Avida (Gustave de Kervern & Benoît Delépine, 2006)

de le 18/05/2008
 
FacebooktwitterFacebooktwitter

Attention OFNI!!! Le second long métrage des trublions du Groland (après le déjà très expérimental et bizarre Aaltra, road-movie en fauteuil roulant) est un étrange objet qui détonne dans le paysage cinématographique actuel, et qui se veut tellement extrême dans son traitement que la réaction en tant que spectateur sera soit un rejet total soit une véritable fascination.

Derrière une trame scénaristique qui ne semble être qu’un prétexte pour une succession de saynètes à la limite de l’incompréhensible, sous la forme d’un noir et blanc très crade, se cache en fait une histoire originale qui ne sera dévoilée complètement et ne trouvera un sens que lors du tout dernier plan du film. Au hasard des errances de ce maître-chien mutique (plus animal que véritable être humain), on croisera des gardiens de zoo accros aux fléchettes anesthésiantes et à la pétanque jouée avec des chaises en plastique (!), un zoophile en extase devant une carte de restaurant ne contenant que des anus d’animaux (Claude Chabrol en pleine forme), un torero suicidaire qui combat un rhinoceros (interprété par Fernando Arrabal, l’un des papes du surréalisme au cinéma)…


En bref, une galerie de personnages hauts en couleurs souvent très drôles (Albert Dupontel une fois de plus génialissime), souvent minables et incompris, qui ancrent le film dans la veine du cinéma surréaliste de Alejandro Jodorowsky, Luis Bunuel et Fernando Arrabal, tout en gardant cet humoir très noir et sale qui continue de faire les beaux jours du Groland sur Canal+ (dernier show vraiment drôle du petit écran).
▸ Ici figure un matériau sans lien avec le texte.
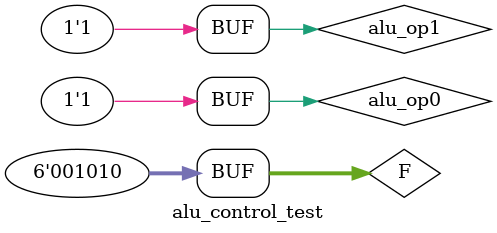
<source format=v>
`timescale 1ns / 1ps


module alu_control_test;

	// Inputs
	reg alu_op0;
	reg alu_op1;
	reg [5:0] F;

	// Outputs
	wire [2:0] op;

	// Instantiate the Unit Under Test (UUT)
	alu_control uut (
		.alu_op0(alu_op0), 
		.alu_op1(alu_op1), 
		.F(F), 
		.op(op)
	);

	initial begin
		// Initialize Inputs
		alu_op0 = 0;
		alu_op1 = 0;
		F = 0;

		// Wait 100 ns for global reset to finish
		#100;
		F = 6'b000000;
		alu_op0 = 0;
		alu_op1 = 0;
		#100;
		alu_op0 = 1;
		#100;
		alu_op1 = 1;
		#1000;
		F = 6'b000000;
		#1000;
		F = 6'b000010;
		#1000;
		F = 6'b000100;
		#1000;
		F = 6'b000101;
		#1000;
		F = 6'b001010;
        
		// Add stimulus here

	end
      
endmodule


</source>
Jusque dans son titre, Avida se veut un hommage vibrant à Salvador Dali, Avida Dollars étant l’anagrame du nom du peintre, et son surnom qui lui fut donné par André Breton, le précurseur du surréalisme. Bercé d’influences multiples provenant de diverses formes d’art, Avida va donc un peu plus loin que le fourre-tout bordélique découvert à la vision du film. De plus les deux compères en profitent pour jeter quelques boulets bien placés sur le fonctionnement de notre société moderne, et dénoncent discrètement un retour débile à l’état d’animal. Une façon intelligente de faire passer un message, comme beaucoup de grands artistes l’ont fait avant eux, et d’ajouter plusieurs niveaux de lecture à un film qui au premier abord ressemble plus à un délire entre potes qu’autre chose. Une belle surprise très originale et qui confirme que le duo Delépine/Kervern fait partie de ceux qui comptent dans le cinéma français qui sort des sentiers battus.

[box_light]Les deux figures de proue du Groland passent avec brio l’épreuve du second long métrage et signent avec Avida une petite merveille. Follement surréaliste, proposant une réflexion puissante sur le cinéma européen, Avida cache derrière son noir & blanc crade une petite pépite de cinéma libre et sans limite, en apparence inaccessible mais brillamment construit. Une petite merveille, la confirmation d’un talent dingue dans ce duo.[/box_light]

FICHE FILM
 
Synopsis

Un sourd-muet et deux drogués à la kétamine ratent l'enlèvement du chien d'une milliardaire plantureuse. Elle en profite pour les forcer à réaliser ses dernières volontés.